Implementing the mccode-3
language and targeting the mcstas
and mcxtrace
runtimes.
The traditional McCode
lex|flex
tokenizer and yacc|bison
parser
included in-rule code to implement some language features and called
the code-generator to construct the intermediate instrument source file.
The mixture of language parsing and multiple layers of generated functionality
made understanding the program operation, and debugging introduced errors,
difficult.
Worst of all, there is no easy-to-use tooling available to help the programmer
identify syntax errors on-the-fly.
This project reimplements the McCode
languages using ANTLR4
which both tokenizes and parses the language into a recursive descent parse tree.
ANTLR
can include extra in-rule parsing code, but since it can produce output
suited for multiple languages (and the extra code must be in the targeted language)
this feature is not implemented in this project.
Other benefits of ANTLR4
include integration with Integrated Development Environments,
including the freely available Community edition of PyCharm from JetBrains.

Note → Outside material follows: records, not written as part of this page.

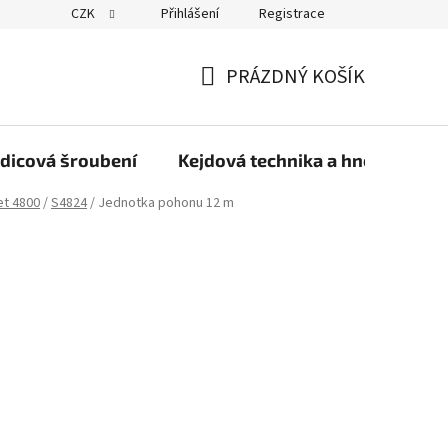
CZK
Přihlášení
Registrace
PRÁZDNÝ KOŠÍK
NÁKUPNÍ
KOŠÍK
dicová šroubení
Kejdová technika a hnojiva
et 4800
/
S4824
/
Jednotka pohonu 12 m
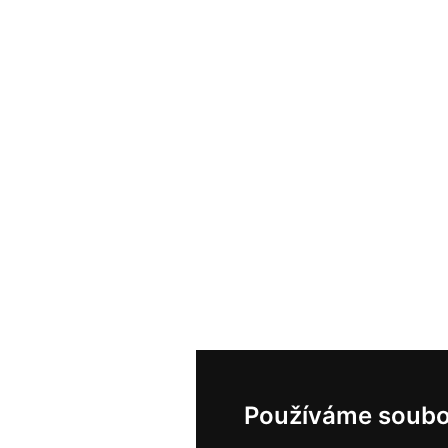
Používáme soubo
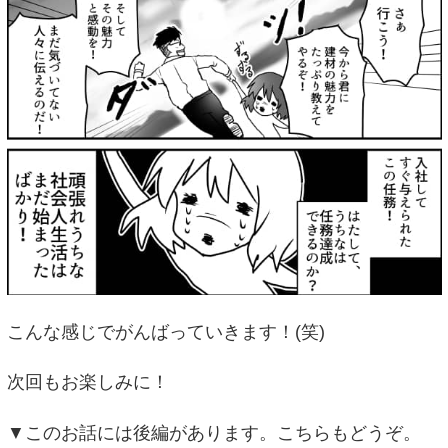
こんな感じでがんばっていきます！(笑)
次回もお楽しみに！
▼このお話には後編があります。こちらもどうぞ。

IDE integration can identify syntax mistakes in the language grammar files,
plus help to understand and debug language parsing.
Traditionally, McCode
identifies as a single language able to read, parse, and construct
programs to perform single particle statistical ray tracing.
While McCode-3
uses a single language.l
and language.y
file pair for lexing and parsing,
it actually implemented at least two related languages: one for component definitions in .comp
files,
one for instrument definitions in .instr
files,
plus arguably more for other specialised tasks.
This project makes use of ANTLR
's language dependency feature to separate the languages
into McComp
for components and McInstr
for instruments, with common language features
defined in a McCommon
grammar.
For use with the McCode
runtimes (McStas
and McXtrace
), the input languages must be
translated to C
following the C99
standard.
This translation was previously performed in C
since the lex|flex
, yacc|bison
workflow produced programs written in C
.
The C
programming language is a very good choice where execution speed is important,
as in the McCode
runtimes, but less so if speed is not the main goal and memory safety
or cross-platform development is important.
The McCode-3
translators do not always deallocate memory used in their runtime,
and newly developed features are likely to introduce unallocated, out-of-bounds, or double-free
memory errors which are then difficult to track down.
ANTLR4
is a Java
program, but produces parse-trees in multiple languages.
This project uses the Python
target so that language-translation can proceed in a language
which is well suited to new-feature development, while removing memory handling issues and
making cross-platform development significantly easier.
Install the latest development version from GitHub with
$ python -m pip install git+https://github.com/McStasMcXtrace/mccode-antlr.git
or the latest release from PyPI with
$ python -p pip install mccode_antlr
The mccode-antlr
package provides a command-line interface to the McCode
language parsers
and translators. To avoid shadowing the McCode-3
translators, the command-line interface
are suffixed with -antlr
.
$ mcstas-antlr --help
$ mcxtrace-antlr --help